▶ WHAT THE TASK REQUIRES
Only some lines are wanted. Transcribe, exactly, the lines below from the line with "aider à comprendre" up to and including the line with "pouvez bloquer ce".

▶ MATERIAL SHOWN
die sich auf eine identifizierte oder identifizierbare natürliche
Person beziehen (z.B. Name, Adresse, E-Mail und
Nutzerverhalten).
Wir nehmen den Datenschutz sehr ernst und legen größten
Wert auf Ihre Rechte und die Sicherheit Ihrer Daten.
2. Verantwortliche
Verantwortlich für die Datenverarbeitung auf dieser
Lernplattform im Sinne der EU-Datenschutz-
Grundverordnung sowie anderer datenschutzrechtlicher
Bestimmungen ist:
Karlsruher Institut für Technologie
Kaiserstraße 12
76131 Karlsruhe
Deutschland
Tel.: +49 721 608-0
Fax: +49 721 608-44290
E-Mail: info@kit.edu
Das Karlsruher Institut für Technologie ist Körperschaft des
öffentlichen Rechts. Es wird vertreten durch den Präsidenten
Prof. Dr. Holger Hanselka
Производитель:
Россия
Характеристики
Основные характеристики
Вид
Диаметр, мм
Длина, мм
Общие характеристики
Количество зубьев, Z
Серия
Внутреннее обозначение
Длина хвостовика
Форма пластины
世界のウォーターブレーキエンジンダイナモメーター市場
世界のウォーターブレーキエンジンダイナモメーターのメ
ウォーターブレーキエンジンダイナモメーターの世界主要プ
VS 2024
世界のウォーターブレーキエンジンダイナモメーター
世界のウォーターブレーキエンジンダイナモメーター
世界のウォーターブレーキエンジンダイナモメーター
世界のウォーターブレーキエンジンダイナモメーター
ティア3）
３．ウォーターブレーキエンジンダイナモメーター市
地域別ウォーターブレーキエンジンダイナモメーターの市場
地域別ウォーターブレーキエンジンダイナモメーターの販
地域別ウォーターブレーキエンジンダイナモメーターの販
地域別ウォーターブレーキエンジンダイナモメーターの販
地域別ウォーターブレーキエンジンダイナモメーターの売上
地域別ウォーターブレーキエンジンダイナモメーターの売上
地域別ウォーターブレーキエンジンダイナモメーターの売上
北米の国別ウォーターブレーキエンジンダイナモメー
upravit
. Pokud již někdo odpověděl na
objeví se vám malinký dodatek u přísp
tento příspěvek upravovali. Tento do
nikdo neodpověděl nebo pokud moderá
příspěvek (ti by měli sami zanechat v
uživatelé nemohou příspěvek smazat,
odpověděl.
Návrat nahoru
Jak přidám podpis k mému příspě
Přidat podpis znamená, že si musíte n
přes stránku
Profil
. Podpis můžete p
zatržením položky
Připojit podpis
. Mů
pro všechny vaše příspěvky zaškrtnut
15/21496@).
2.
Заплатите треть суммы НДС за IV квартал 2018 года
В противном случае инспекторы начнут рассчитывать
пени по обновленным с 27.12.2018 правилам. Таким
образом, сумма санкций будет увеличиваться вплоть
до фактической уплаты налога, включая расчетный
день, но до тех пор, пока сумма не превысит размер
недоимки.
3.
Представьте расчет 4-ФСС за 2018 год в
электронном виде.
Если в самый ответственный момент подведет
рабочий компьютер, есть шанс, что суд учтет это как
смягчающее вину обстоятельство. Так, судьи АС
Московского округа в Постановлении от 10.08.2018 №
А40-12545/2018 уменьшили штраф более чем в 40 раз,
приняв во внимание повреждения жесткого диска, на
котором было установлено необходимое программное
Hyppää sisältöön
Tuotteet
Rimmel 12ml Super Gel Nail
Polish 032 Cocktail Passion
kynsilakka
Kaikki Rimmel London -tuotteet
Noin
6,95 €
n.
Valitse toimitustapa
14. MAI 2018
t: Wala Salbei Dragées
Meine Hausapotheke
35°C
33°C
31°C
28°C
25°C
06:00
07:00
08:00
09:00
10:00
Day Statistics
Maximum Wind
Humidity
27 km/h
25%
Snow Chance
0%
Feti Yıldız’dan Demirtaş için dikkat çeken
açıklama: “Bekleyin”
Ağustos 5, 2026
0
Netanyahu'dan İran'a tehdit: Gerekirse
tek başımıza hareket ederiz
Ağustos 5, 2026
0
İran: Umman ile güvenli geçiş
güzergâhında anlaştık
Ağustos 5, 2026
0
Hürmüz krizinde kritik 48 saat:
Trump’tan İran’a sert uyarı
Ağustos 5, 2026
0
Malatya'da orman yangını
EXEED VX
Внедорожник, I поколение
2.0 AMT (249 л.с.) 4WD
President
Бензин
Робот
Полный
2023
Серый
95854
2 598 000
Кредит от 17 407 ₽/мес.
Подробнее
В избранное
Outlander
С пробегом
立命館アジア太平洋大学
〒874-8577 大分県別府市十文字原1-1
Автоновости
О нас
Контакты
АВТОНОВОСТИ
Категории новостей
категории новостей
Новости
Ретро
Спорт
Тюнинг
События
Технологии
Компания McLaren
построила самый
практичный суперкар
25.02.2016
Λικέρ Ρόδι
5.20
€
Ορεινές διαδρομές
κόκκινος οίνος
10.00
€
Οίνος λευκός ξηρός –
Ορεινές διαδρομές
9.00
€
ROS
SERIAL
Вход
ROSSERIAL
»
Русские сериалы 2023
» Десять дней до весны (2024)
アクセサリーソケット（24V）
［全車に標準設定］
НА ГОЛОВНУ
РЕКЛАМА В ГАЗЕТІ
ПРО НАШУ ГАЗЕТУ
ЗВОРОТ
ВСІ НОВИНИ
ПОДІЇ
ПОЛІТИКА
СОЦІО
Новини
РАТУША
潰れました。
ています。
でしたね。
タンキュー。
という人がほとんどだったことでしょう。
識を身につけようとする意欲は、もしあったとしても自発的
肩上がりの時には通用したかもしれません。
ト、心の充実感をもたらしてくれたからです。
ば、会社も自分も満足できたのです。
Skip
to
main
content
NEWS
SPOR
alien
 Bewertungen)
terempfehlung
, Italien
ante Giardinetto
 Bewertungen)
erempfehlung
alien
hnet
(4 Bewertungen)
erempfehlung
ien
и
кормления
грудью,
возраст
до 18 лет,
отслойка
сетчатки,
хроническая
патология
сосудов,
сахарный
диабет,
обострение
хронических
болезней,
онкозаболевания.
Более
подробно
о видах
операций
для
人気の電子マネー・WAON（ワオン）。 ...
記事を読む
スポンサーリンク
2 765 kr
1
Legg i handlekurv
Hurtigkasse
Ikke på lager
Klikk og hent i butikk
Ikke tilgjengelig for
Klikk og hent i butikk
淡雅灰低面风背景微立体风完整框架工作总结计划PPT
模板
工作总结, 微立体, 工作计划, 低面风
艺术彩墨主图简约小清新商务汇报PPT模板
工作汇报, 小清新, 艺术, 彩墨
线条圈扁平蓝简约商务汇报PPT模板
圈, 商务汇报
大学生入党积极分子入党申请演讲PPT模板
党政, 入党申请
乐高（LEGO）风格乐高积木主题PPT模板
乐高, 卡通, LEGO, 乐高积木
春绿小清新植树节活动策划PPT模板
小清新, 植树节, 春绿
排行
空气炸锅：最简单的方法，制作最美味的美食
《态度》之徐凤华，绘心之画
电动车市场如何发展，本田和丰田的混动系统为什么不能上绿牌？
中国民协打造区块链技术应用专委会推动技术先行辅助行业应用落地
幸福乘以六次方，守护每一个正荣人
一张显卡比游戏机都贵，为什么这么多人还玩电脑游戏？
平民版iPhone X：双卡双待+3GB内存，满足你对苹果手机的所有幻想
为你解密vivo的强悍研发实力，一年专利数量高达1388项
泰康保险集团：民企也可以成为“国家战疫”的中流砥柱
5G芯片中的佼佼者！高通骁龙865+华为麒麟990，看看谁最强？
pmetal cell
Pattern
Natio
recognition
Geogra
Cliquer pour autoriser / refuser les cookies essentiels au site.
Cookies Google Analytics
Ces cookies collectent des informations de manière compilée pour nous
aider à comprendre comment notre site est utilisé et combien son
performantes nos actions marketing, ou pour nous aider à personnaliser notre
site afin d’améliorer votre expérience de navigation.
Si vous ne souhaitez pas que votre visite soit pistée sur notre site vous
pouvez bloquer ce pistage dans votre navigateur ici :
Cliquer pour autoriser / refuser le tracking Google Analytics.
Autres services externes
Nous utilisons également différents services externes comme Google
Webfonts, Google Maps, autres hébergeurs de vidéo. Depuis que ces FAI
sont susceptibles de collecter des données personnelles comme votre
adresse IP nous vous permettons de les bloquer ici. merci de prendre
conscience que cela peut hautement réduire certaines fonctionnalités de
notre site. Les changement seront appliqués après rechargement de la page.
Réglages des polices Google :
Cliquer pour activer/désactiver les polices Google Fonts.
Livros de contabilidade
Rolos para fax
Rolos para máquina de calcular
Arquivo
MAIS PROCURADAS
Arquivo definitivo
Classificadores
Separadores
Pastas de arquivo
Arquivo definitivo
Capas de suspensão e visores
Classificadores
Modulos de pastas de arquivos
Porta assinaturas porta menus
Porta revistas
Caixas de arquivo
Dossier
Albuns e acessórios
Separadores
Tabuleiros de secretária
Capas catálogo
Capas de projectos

▶ PROBLEM SOLUTION
aider à comprendre comment notre site est utilisé et combien son
performantes nos actions marketing, ou pour nous aider à personnaliser notre
site afin d’améliorer votre expérience de navigation.
Si vous ne souhaitez pas que votre visite soit pistée sur notre site vous
pouvez bloquer ce pistage dans votre navigateur ici :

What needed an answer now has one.